The Wave Sthlm - Antisocial - Albums - Reviews - Soundblab

The Wave Sthlm - Antisocial

by Nathan Fidler Rating:8 Release Date:2014-02-04

There have been quite a few successful bands with just a drummer and guitarist, but usually you’ll find it’s some sort of indie-pop or blues-rock band. The Wave Sthlm are neither of those things. Their second album, Antisocial, is a buzzing racket direct from Sweden of all places.

The track which best sums up their message is ‘Chainsaw’, on which they aggressively announce, “I’m a human chainsaw/ I won’t go back on a single thing I said” and “I’m gonna make you scream”. They are true to this mission statement and attack every song with as much gusto as possible. It comes out as a mash up off The Hives and The Stooges, with the production values of teens set up in their parent’s garage.

Despite a quite linear mode of attack, there are breaks in their noise levels. ‘Antisocial’ grooves early on to deliver a self-aggrandising message about the fact that they do as they please, lending themselves an Eagles of Death Metal kind of appeal. It’s a refreshing attitude, the kind of stuff which divides opinion; they’re either massive idiots or a couple of genuine badasses.

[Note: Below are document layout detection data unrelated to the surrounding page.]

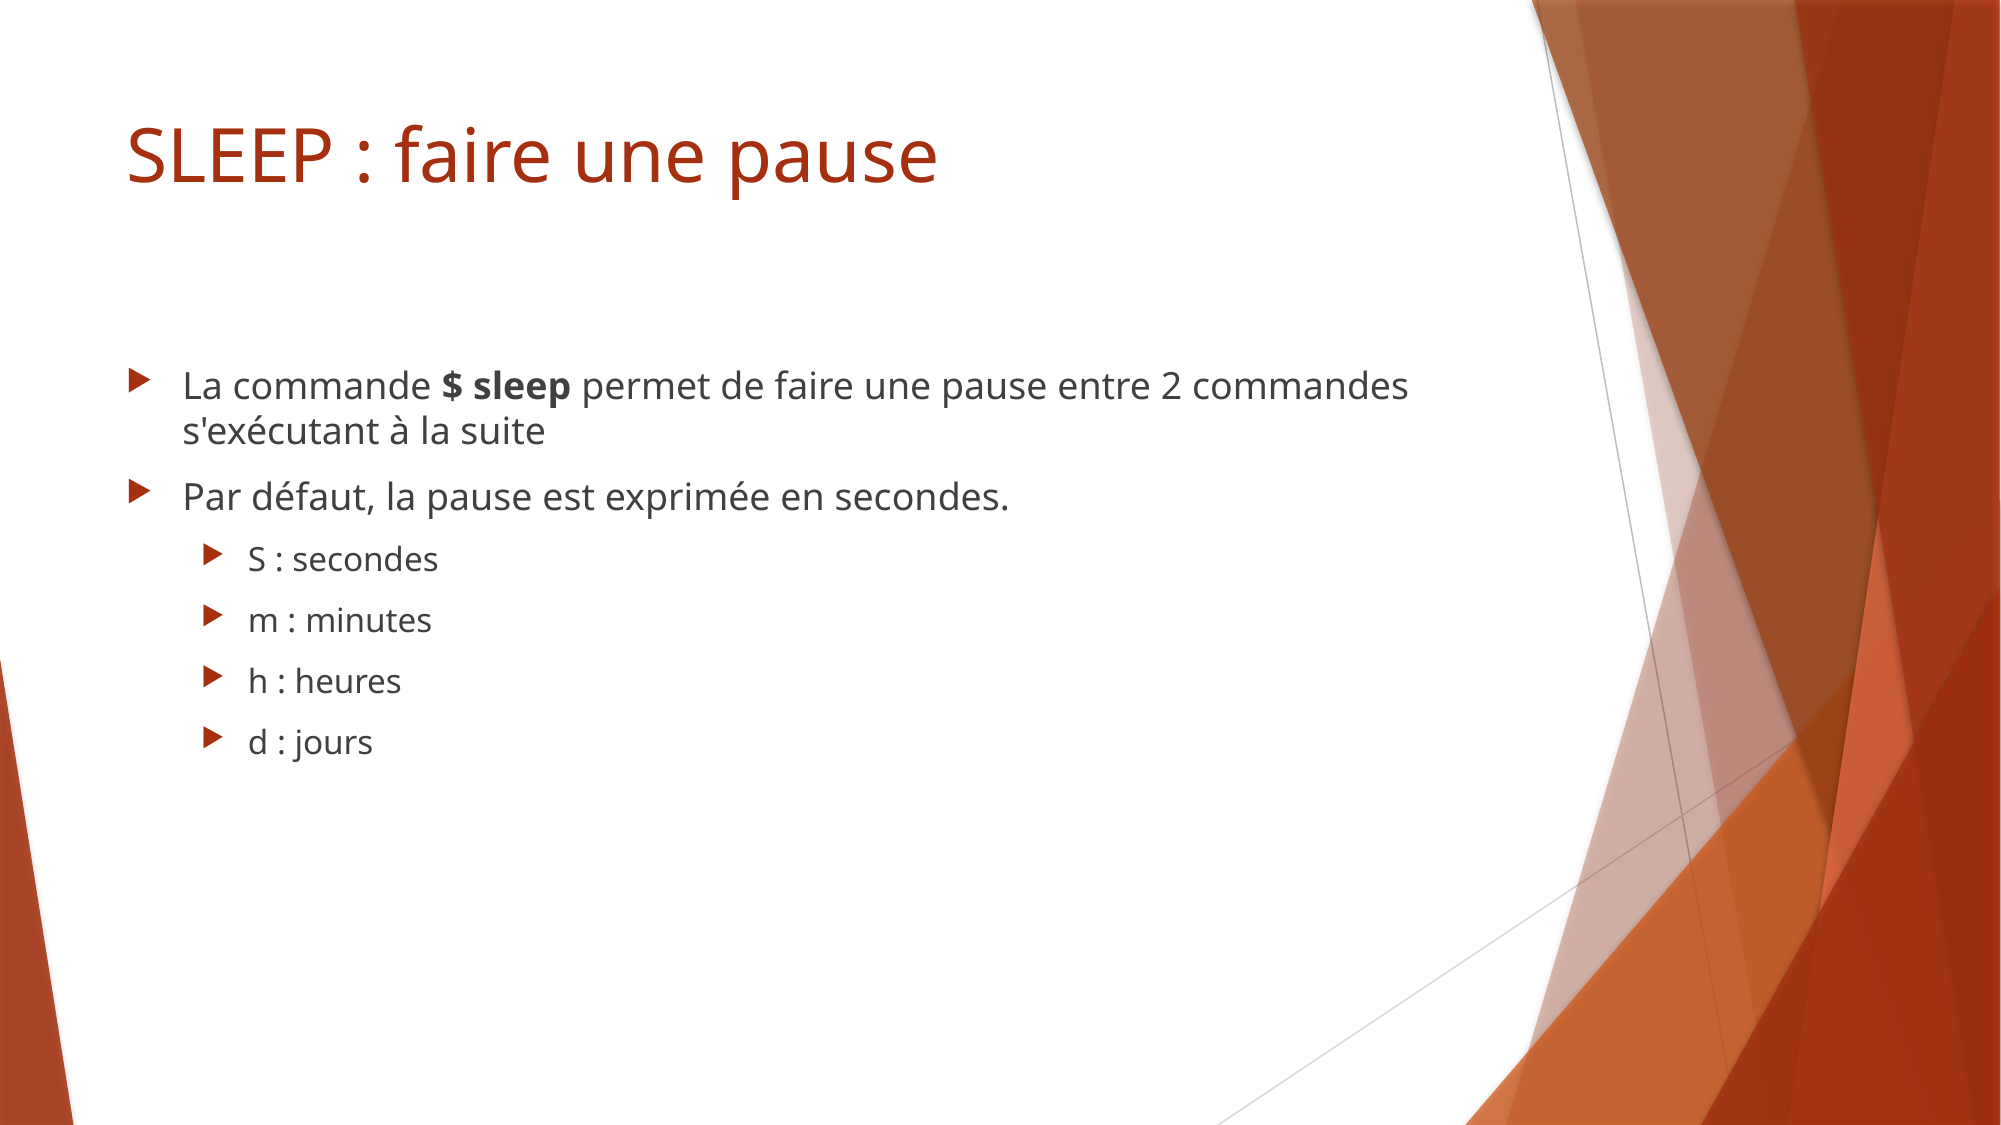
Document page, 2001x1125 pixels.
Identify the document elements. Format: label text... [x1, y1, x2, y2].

title SLEEP : faire une pause [111, 99, 1522, 317]
list La commande $ sleep permet de faire une pause entre 2 commandes s'exécutant à la suite Par défaut, la pause est exprimée en secondes. S : secondes m : minutes h : heures d : jours [111, 354, 1522, 992]
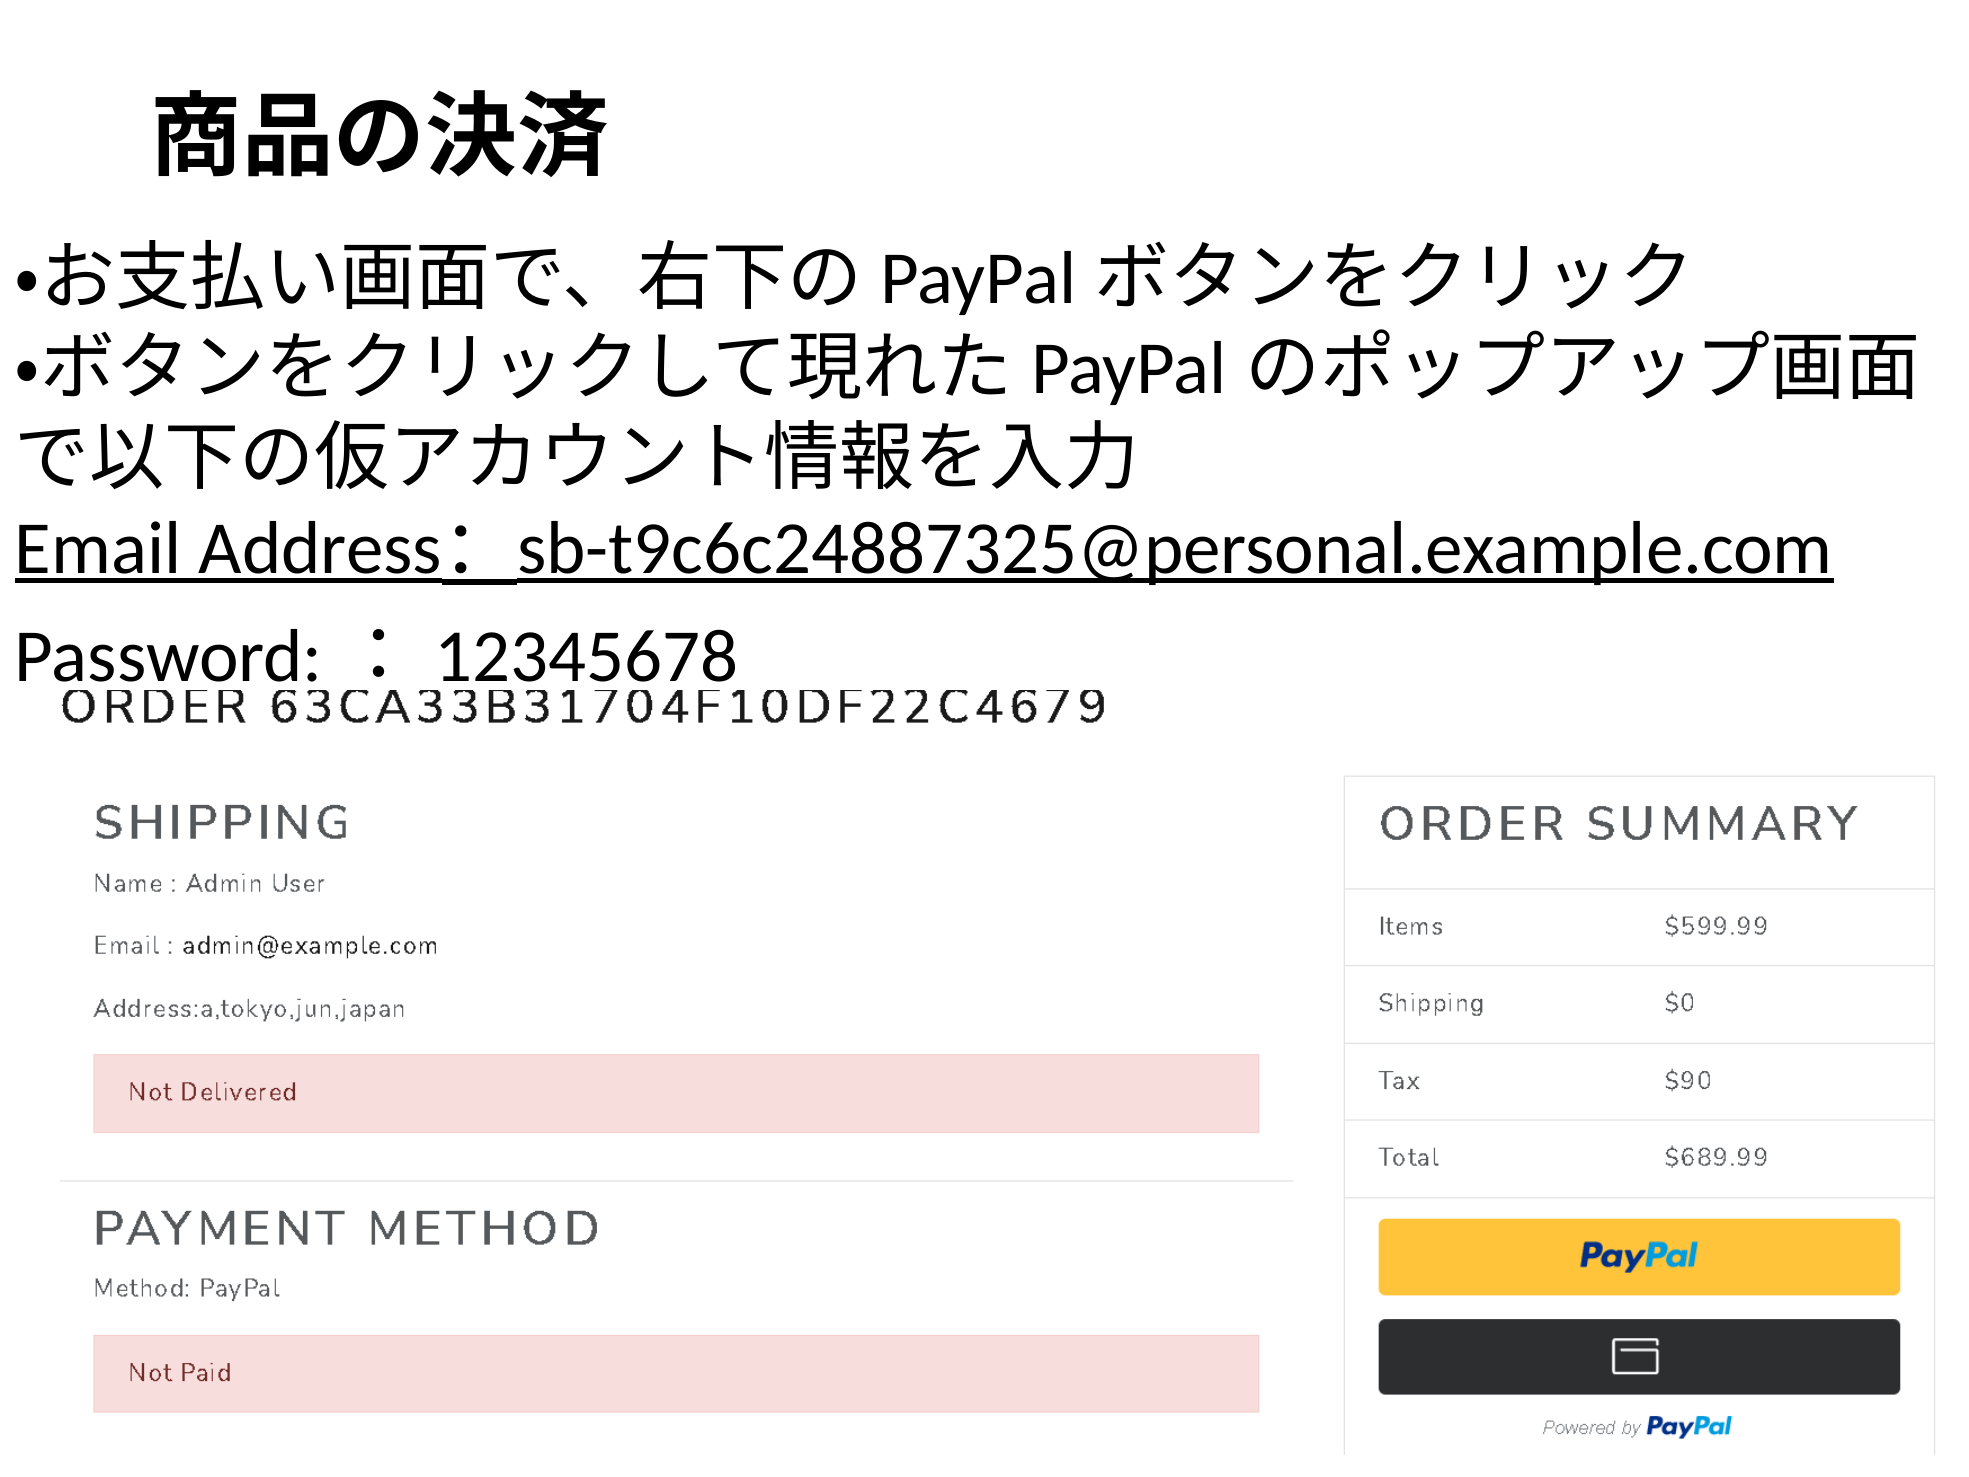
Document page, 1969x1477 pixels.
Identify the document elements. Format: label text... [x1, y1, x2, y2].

title 商品の決済 [135, 57, 1834, 221]
picture [0, 690, 1969, 1455]
text_box ・お支払い画面で、右下のPayPalボタンをクリック ・ボタンをクリックして現れたPayPalのポップアップ画面で以下の仮アカウント情報を入力 Email Address：sb-t9c6c24887325@personal.example.com Password:：12345678 [0, 221, 1969, 690]
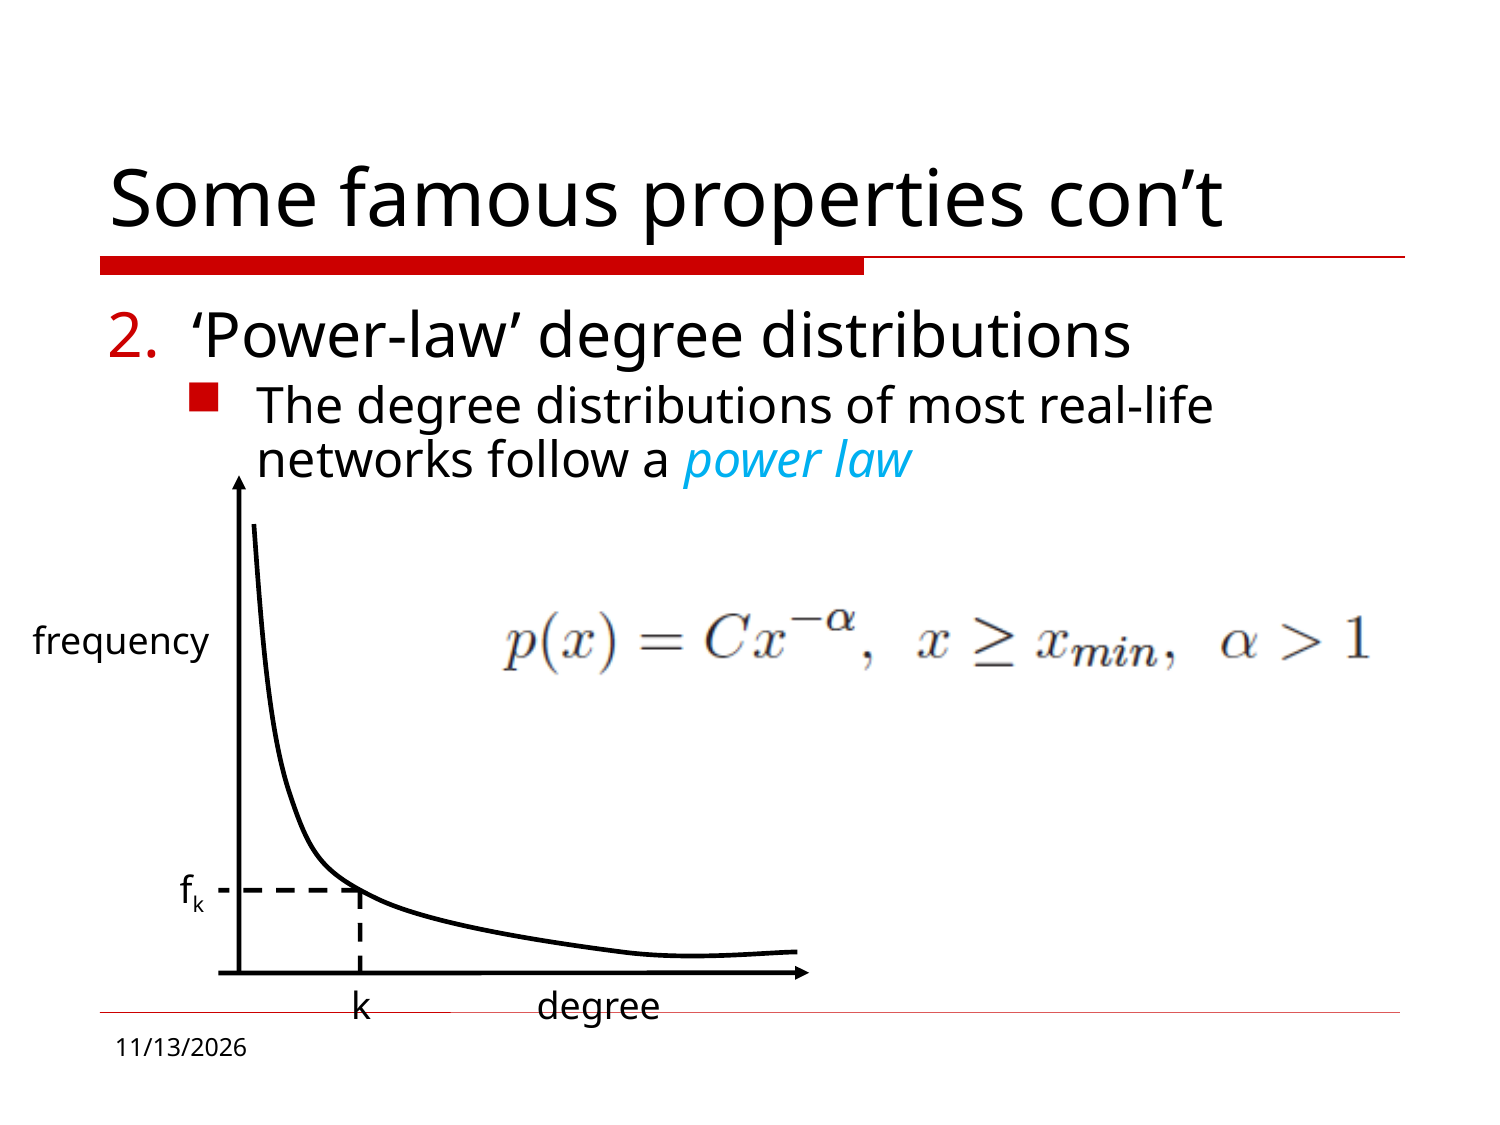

Frantic playing throughout would suggest it’s the later, and while the poor sound-production goes well with the strained yelling of choruses on ‘Fast Forward Fast’ and ‘Dynamo’, it leaves the quieter moments a little bare, exposing the drums which, despite being played well, fall flat when trying to deliver real punches to the gut.

Some bands benefit from a polish but this is one of those rare occasions where it could ruin their feel. It has worked for The Black Keys, but there is something more animalistic about The Wave Sthlm; they thrash against what sounds good to give you a shot of adrenaline. You won’t always want or need that shot but they’re going to give it you regardless.

If you like your duos crazed and a little psychotic then this will be the perfect low-key addition to your collection. Likewise, if they’re picked up by the mainstream it could give the guitar scene the boost it needs – but such is their niche, they might have missed the boat on the garage-rock revival.